American baseball player (born 1993)

Wyatt Lane Mathisen (born December 30, 1993) is an American former professional baseball infielder. He was drafted by the Pittsburgh Pirates in the 2nd round of the 2012 MLB draft. He played in Major League Baseball (MLB) for the Arizona Diamondbacks.

==Career==
Mathisen attended Calallen High School in Corpus Christi, Texas. He committed to play college baseball for the Texas Longhorns.

===Pittsburgh Pirates===
He was drafted by the Pittsburgh Pirates in the 2nd round, with the 69th overall selection, of the 2012 MLB draft. He signed with the Pirates for a $746,300 signing bonus.
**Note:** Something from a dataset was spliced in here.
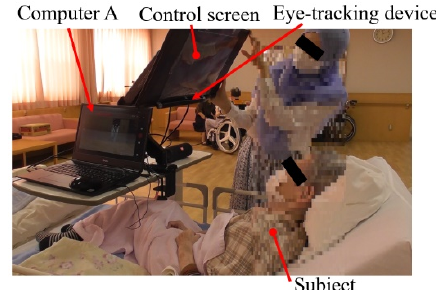
Figure 5. Patient (Hospital).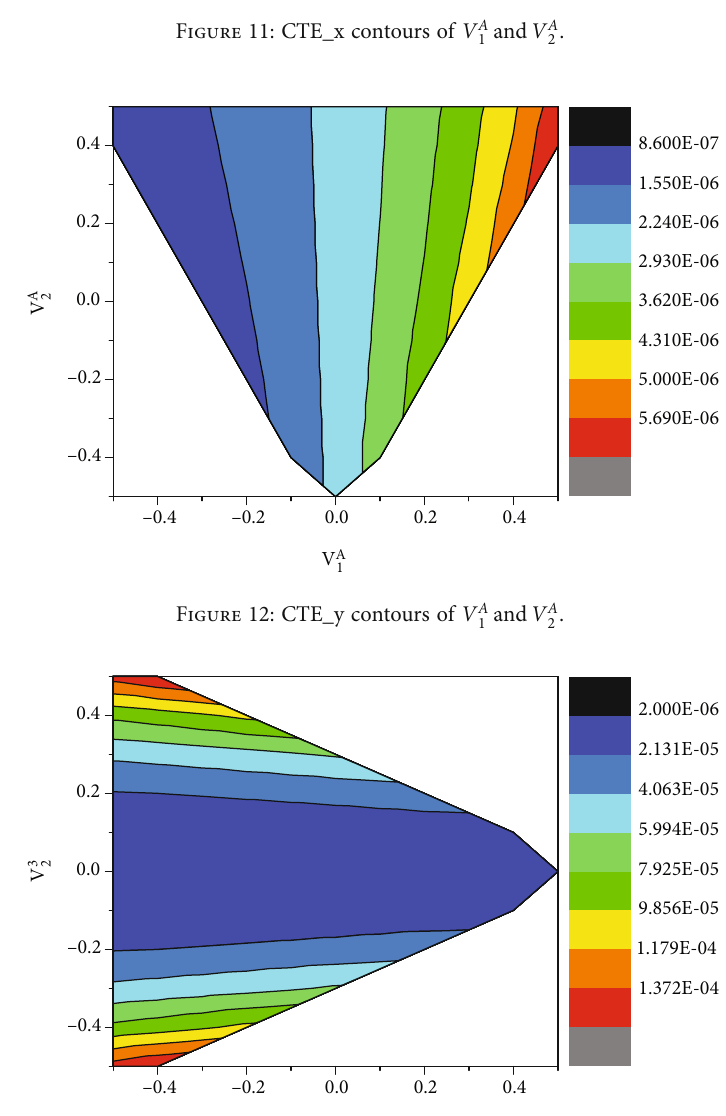
Figure 11: CTE_x contours of V A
Mathisen spent the 2012 season with the GCL Pirates, hitting .295/.388/.374 with 1 home run and 15 RBI. He split the 2013 season between the GCL, the Jamestown Jammers, and the West Virginia Power, hitting a combined .228/.323/.251 with 15 home runs. He spent the 2014 season with West Virginia, hitting .280/.344/.360 with 3 home runs and 42 RBI. He spent 2015 and 2016 with the Bradenton Marauders, hitting .263 with 4 home runs and 34 RBI in 2015, and .296 with 1 home run and 18 RBI in 2016. He spent the 2017 season with the Altoona Curve, hitting .272/.357/.365 with 5 home runs and 31 RBI.

Mathisen split the 2018 season between Altoona and the Indianapolis Indians, hitting a combined .261/.363/.440 with 10 home runs and 48 RBI. He elected free agency following the season on November 2, 2018.
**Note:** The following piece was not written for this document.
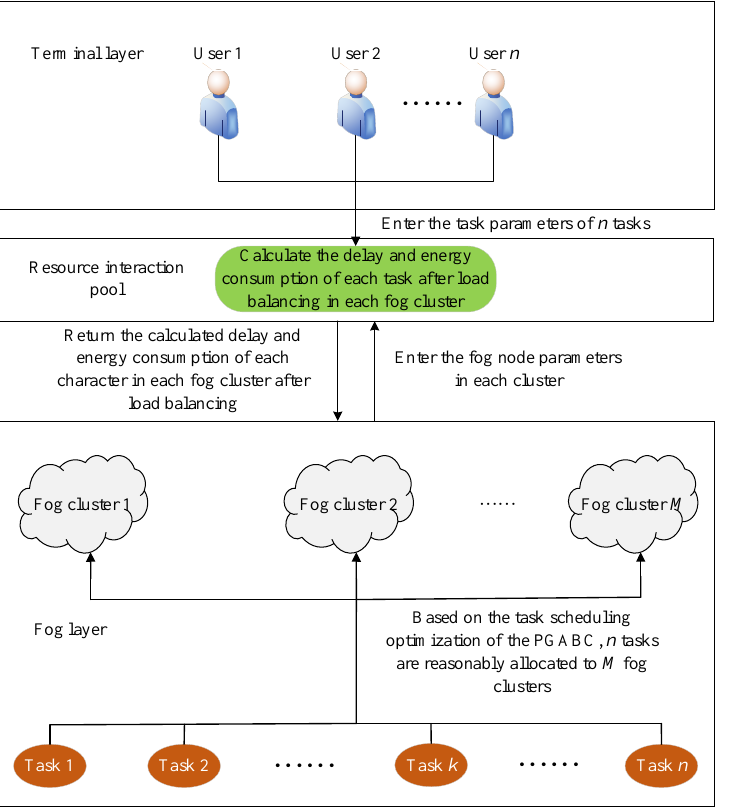
Figure 1. Two-layer fog computing resource-scheduling architecture based on load balancing and task scheduling. task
===Arizona Diamondbacks===
On November 12, 2018, Mathisen signed a minor league contract with the Arizona Diamondbacks. He split the 2019 season between the AZL Diamondbacks and the Reno Aces, hitting .288/.412/.592 with 23 home runs and 64 RBI. Mathisen was added to the Diamondbacks 40–man roster following the 2019 season.
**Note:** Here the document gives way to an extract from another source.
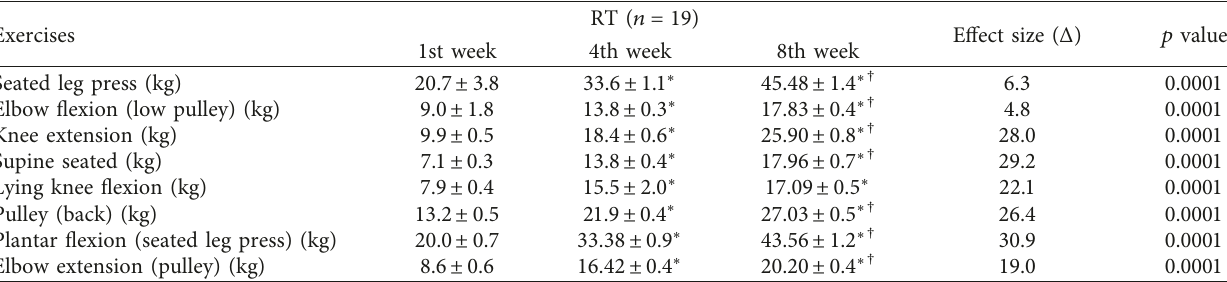
Table 3: Evolution of training load in first, fourth, and 8th weeks of RT.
On September 6, 2020, Mathisen was promoted to the major leagues and he made his debut the next day against the San Francisco Giants. Mathisen notched 6 hits in 39 plate appearances across 9 games in 2020.

After hitting just .119 in 23 games in 2021, Mathisen was designated for assignment by Arizona on May 12, 2021.

===Tampa Bay Rays===
On May 15, 2021, Mathisen was traded to the Tampa Bay Rays in exchange for cash considerations. Mathisen hit .288/.344/.525 with 3 home runs and 9 RBI in 18 games for the Triple-A Durham Bulls, but did not play in a game for Tampa Bay before being designated for assignment on June 22.

===Seattle Mariners===
On June 24, 2021, Mathisen was traded to the Seattle Mariners in exchange for cash considerations. Mathisen played in 14 games for the Triple-A Tacoma Rainiers, struggling to a .128/.300/.191 line before he was designated for assignment by Seattle on July 16. He was outrighted to Tacoma on July 21.
On August 27, Mathisen was released by the Mariners.

===San Francisco Giants===
On August 29, 2021, Mathisen signed a minor league contract with the San Francisco Giants. He was assigned to the Triple-A Sacramento RiverCats. He was released on August 10, 2022.

===Cleburne Railroaders===
On August 17, 2022, Mathisen signed with the Cleburne Railroaders of the American Association of Professional Baseball. He was released on September 17. In 17 games he struggled hitting .204/.389/.444 with 4 home runs and 12 RBIs.